Records provided below:
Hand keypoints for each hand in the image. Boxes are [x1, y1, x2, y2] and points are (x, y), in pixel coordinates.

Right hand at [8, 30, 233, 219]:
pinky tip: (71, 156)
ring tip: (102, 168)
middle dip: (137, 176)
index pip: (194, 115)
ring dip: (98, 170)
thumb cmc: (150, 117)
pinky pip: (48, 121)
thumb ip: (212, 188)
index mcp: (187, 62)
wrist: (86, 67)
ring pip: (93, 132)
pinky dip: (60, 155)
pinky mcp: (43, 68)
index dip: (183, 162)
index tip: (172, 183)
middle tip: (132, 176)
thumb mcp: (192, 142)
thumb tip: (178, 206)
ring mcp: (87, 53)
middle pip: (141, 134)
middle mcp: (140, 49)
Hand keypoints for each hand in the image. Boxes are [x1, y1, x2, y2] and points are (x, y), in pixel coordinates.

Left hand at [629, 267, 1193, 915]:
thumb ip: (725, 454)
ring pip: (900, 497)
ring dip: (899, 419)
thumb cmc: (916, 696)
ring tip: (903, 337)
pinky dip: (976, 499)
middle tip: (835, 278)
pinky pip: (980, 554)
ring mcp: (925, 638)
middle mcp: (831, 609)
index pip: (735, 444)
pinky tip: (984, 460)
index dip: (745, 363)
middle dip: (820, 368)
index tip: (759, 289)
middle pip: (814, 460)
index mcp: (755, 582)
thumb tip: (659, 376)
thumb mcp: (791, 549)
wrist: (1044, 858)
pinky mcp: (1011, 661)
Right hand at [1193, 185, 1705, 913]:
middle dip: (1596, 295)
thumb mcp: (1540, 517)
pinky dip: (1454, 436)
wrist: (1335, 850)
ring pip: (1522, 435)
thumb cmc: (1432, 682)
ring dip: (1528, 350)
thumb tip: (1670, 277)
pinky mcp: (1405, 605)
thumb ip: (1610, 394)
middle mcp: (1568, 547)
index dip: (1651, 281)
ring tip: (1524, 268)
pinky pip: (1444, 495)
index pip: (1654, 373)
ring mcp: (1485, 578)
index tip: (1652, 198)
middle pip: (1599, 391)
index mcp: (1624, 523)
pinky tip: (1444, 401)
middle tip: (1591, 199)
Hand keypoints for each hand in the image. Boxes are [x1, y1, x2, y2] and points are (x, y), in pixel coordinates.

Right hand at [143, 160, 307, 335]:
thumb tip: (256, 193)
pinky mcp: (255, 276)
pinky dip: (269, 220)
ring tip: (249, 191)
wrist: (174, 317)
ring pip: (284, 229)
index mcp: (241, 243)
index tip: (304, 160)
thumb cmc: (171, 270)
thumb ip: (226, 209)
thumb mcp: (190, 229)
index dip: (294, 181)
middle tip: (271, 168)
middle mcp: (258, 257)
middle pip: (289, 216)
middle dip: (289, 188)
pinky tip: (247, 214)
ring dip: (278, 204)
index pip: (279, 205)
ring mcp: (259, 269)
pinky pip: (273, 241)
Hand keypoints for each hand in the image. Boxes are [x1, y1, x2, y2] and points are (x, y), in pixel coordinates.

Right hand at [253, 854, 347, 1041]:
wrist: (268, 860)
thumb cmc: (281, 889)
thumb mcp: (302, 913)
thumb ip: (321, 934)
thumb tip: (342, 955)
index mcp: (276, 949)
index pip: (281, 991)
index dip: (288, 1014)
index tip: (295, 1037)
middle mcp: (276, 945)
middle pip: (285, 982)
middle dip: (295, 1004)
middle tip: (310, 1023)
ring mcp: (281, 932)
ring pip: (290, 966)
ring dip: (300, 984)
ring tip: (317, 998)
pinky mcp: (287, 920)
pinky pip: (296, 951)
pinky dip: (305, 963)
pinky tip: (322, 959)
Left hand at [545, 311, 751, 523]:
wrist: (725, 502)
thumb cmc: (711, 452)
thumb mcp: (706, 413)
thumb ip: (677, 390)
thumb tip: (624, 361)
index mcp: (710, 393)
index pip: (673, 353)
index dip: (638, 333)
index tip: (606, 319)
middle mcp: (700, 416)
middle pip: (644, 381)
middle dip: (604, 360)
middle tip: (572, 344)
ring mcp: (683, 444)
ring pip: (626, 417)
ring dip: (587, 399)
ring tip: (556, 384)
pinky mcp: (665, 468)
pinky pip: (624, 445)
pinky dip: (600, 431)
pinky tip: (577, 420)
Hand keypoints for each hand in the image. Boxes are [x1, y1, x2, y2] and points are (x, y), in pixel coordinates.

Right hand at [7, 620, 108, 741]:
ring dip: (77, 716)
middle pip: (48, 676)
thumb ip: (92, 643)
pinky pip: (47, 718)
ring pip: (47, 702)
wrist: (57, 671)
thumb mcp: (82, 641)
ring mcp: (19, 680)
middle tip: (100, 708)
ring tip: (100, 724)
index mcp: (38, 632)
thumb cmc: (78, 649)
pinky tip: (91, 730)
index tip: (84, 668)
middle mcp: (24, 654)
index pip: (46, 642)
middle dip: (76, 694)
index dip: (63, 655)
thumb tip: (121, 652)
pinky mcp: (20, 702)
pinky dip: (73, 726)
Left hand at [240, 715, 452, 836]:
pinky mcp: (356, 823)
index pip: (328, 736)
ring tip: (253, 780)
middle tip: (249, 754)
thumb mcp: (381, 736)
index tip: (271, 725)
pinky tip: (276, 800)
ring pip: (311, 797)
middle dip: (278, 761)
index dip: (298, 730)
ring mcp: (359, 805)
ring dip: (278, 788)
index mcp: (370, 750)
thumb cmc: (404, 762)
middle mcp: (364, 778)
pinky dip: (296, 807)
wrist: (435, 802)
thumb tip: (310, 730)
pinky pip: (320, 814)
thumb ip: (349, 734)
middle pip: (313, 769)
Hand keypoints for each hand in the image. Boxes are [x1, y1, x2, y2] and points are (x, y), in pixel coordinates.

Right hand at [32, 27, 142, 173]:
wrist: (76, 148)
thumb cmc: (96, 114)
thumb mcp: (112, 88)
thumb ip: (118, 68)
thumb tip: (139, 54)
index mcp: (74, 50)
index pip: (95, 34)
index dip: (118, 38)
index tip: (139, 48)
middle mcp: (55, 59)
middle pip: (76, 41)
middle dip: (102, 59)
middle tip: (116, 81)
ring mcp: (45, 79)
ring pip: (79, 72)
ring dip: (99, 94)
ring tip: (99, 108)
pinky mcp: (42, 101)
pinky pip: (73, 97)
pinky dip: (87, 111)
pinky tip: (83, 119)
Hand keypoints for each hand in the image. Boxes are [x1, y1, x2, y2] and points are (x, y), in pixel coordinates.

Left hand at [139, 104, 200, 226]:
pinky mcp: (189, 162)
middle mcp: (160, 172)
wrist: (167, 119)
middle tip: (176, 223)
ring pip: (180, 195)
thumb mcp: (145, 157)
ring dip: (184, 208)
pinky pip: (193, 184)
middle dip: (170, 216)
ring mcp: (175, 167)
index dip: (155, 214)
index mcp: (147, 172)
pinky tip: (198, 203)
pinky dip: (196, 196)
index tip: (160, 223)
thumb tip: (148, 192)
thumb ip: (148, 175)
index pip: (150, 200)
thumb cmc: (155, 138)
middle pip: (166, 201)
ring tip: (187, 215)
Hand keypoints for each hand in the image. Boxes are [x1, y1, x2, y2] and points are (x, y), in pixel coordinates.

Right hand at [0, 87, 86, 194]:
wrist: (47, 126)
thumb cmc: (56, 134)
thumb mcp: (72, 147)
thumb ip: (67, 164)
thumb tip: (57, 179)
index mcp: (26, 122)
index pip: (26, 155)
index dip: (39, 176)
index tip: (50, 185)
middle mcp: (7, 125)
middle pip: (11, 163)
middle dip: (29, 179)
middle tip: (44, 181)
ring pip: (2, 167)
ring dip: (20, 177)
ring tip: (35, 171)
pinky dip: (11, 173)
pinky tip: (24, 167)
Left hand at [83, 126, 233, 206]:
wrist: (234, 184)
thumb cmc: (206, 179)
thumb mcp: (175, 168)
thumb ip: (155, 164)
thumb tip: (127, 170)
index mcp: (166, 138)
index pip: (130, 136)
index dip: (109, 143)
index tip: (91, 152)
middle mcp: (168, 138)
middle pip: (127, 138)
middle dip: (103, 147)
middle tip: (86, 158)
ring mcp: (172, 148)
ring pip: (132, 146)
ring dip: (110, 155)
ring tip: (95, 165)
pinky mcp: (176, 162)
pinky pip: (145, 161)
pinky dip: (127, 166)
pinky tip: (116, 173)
End of Records provided.
Task to carry out: Print exactly the lines above, between the one holding "thumb mcp: (192, 142)" and the one holding "pinky pip: (273, 241)", inclusive, and nothing besides.

Your solution:
thumb mcp: (192, 142)
thumb tip: (178, 206)
ring mcp: (87, 53)
middle pip: (141, 134)
middle mcp: (140, 49)
Hand keypoints for each hand in the image. Boxes are [x1, y1, x2, y2] and points are (x, y), in pixel coordinates.

Left hand at [629, 267, 1193, 915]:
thumb ip: (725, 454)
ring pip: (900, 497)
ring dip: (899, 419)
thumb cmc: (916, 696)
ring tip: (903, 337)
pinky dip: (976, 499)
middle tip: (835, 278)
pinky pip: (980, 554)
ring mcp: (925, 638)
middle mcp: (831, 609)
index pip: (735, 444)
pinky tip: (984, 460)
index dip: (745, 363)
middle dip: (820, 368)
index tip: (759, 289)
middle pip: (814, 460)
index mcp: (755, 582)
thumb tip: (659, 376)
thumb mcp: (791, 549)
wrist: (1044, 858)
pinky mcp: (1011, 661)
Right hand at [1193, 185, 1705, 913]:
middle dip: (1596, 295)
thumb mcp: (1540, 517)
pinky dip: (1454, 436)
wrist: (1335, 850)
ring pip: (1522, 435)
thumb cmc: (1432, 682)
ring dip: (1528, 350)
thumb tip: (1670, 277)
pinky mcp: (1405, 605)
thumb ip: (1610, 394)
middle mcp: (1568, 547)
index dip: (1651, 281)
ring tip: (1524, 268)
pinky pip: (1444, 495)
index pip: (1654, 373)
ring mcp: (1485, 578)
index tip: (1652, 198)
middle pip: (1599, 391)
index mcp: (1624, 523)
pinky tip: (1444, 401)
middle tip: (1591, 199)
Hand keypoints for each hand in the image. Boxes are [x1, y1, x2, y2] and points are (x, y), in pixel coordinates.

Right hand at [143, 160, 307, 335]:
thumb tip: (256, 193)
pinky mcp: (255, 276)
pinky dip: (269, 220)
ring tip: (249, 191)
wrist: (174, 317)
ring pip: (284, 229)
index mcp: (241, 243)
index tip: (304, 160)
thumb cmc: (171, 270)
thumb ip: (226, 209)
thumb mcp: (190, 229)
index dip: (294, 181)
middle tip: (271, 168)
middle mcp: (258, 257)
middle pip: (289, 216)
middle dip: (289, 188)
pinky tip: (247, 214)
ring dip: (278, 204)
index pip: (279, 205)
ring mcp: (259, 269)
pinky pip: (273, 241)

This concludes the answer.